:: Brief ::
Turn the lines in the items that start with the line containing "text p2.następny [118, 783, 1122, 811]" and end with the line containing "1503, 1122, 1531]" into a JSON list of strings. Use one string per line, include both end lines, and leave out blank lines.

:: Provided information ::
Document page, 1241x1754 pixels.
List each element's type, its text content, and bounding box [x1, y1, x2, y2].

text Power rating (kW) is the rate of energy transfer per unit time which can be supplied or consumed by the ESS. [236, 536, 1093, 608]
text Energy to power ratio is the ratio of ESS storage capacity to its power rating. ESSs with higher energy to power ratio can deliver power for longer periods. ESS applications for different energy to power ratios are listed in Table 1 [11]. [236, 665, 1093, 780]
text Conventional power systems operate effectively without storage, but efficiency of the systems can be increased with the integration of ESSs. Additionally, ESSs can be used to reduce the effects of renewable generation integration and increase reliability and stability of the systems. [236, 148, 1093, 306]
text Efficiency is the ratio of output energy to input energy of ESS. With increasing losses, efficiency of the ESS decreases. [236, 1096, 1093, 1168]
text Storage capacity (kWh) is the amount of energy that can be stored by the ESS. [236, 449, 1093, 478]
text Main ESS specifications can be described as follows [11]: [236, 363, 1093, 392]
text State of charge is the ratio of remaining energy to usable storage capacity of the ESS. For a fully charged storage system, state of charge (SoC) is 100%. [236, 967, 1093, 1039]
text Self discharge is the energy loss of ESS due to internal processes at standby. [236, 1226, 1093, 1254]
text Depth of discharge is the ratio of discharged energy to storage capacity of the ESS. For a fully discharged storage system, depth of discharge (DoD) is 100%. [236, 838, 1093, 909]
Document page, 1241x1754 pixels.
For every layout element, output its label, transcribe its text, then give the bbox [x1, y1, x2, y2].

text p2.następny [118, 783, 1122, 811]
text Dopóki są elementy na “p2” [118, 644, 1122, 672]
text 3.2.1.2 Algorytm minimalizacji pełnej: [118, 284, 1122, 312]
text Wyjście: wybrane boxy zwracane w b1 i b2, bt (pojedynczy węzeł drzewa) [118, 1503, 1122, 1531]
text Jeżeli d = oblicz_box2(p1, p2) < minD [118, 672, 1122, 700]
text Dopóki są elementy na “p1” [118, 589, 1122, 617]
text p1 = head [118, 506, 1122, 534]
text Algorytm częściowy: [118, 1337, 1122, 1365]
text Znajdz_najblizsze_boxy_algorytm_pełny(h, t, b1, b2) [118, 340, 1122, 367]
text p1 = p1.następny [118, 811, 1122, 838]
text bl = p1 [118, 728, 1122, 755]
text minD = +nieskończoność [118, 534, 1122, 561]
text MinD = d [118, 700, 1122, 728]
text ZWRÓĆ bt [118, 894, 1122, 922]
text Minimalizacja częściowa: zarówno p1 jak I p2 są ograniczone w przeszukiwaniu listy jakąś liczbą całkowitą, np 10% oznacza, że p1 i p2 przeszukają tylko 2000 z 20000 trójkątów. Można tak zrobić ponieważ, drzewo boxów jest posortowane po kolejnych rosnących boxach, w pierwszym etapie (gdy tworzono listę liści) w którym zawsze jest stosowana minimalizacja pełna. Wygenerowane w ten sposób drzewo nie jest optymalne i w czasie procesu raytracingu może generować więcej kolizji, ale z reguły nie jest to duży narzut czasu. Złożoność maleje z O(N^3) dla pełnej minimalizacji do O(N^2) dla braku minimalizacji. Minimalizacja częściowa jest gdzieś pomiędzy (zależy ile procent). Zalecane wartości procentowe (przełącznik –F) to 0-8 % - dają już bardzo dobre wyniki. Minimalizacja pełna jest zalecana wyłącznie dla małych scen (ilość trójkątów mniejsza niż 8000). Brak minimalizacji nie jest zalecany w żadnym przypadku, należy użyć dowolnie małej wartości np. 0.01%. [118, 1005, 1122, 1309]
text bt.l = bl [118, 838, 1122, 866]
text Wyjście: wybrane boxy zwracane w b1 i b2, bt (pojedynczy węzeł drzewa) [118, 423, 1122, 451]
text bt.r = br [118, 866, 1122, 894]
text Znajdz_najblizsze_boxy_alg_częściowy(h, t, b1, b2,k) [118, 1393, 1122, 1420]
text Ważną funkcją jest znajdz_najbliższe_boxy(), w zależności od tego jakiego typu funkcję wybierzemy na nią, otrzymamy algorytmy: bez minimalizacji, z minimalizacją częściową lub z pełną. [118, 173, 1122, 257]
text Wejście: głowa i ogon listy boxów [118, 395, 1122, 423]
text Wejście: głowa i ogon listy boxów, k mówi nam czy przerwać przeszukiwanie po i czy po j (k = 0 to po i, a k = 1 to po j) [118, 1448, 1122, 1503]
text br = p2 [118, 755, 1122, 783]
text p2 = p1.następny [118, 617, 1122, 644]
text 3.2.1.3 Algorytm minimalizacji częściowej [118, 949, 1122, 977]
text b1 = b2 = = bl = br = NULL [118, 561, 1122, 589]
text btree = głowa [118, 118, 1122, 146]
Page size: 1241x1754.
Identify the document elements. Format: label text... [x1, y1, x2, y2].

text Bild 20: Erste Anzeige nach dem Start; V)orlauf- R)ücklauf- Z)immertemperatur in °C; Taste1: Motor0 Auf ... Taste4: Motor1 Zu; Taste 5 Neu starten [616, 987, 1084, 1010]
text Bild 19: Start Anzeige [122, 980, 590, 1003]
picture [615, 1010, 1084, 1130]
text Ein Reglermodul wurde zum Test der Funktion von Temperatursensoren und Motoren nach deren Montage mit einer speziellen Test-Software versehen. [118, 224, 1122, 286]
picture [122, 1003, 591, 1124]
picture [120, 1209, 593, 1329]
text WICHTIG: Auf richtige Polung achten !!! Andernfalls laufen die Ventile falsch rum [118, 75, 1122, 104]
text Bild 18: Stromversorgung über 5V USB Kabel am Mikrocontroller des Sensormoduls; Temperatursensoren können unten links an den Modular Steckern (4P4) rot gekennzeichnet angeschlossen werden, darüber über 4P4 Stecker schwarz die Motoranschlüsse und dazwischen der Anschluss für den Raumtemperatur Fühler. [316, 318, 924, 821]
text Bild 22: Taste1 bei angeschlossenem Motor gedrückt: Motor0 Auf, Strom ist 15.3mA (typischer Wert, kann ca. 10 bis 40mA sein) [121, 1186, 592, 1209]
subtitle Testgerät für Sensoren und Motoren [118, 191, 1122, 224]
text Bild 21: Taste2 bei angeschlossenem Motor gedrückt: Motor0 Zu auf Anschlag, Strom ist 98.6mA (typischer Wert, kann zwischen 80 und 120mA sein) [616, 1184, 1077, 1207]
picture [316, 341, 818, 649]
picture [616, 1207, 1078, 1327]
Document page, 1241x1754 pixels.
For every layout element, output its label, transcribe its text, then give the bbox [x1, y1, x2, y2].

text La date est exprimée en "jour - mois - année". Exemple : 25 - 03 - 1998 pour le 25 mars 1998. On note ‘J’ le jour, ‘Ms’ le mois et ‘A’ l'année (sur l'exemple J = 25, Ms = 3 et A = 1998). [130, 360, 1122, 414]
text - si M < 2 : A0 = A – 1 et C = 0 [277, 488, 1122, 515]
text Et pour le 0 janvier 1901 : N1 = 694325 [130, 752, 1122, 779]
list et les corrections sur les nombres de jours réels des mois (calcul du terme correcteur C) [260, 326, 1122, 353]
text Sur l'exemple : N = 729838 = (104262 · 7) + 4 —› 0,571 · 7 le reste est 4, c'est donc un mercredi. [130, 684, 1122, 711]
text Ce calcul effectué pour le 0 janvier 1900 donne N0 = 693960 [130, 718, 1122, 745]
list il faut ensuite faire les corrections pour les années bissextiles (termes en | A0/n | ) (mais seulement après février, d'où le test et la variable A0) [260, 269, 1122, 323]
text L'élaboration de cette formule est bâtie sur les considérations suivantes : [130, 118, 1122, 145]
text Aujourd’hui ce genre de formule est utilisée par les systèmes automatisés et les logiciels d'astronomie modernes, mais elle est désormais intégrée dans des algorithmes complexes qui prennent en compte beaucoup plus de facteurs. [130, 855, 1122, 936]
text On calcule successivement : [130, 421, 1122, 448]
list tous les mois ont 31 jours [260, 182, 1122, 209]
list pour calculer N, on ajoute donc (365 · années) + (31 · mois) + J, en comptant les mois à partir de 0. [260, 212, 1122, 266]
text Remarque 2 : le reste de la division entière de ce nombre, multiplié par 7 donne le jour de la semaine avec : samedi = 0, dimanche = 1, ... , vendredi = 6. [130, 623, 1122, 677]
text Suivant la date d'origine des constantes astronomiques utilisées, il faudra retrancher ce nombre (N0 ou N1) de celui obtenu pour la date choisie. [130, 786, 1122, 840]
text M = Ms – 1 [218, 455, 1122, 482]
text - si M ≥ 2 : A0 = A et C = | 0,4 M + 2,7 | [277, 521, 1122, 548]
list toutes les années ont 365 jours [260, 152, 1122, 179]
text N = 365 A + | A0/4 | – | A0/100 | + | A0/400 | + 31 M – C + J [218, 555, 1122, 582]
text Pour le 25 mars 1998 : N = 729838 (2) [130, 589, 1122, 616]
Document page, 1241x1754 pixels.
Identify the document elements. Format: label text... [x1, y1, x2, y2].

:: Task solution ::
[
  "text p2.następny [118, 783, 1122, 811]",
  "text Dopóki są elementy na “p2” [118, 644, 1122, 672]",
  "text 3.2.1.2 Algorytm minimalizacji pełnej: [118, 284, 1122, 312]",
  "text Wyjście: wybrane boxy zwracane w b1 i b2, bt (pojedynczy węzeł drzewa) [118, 1503, 1122, 1531]"
]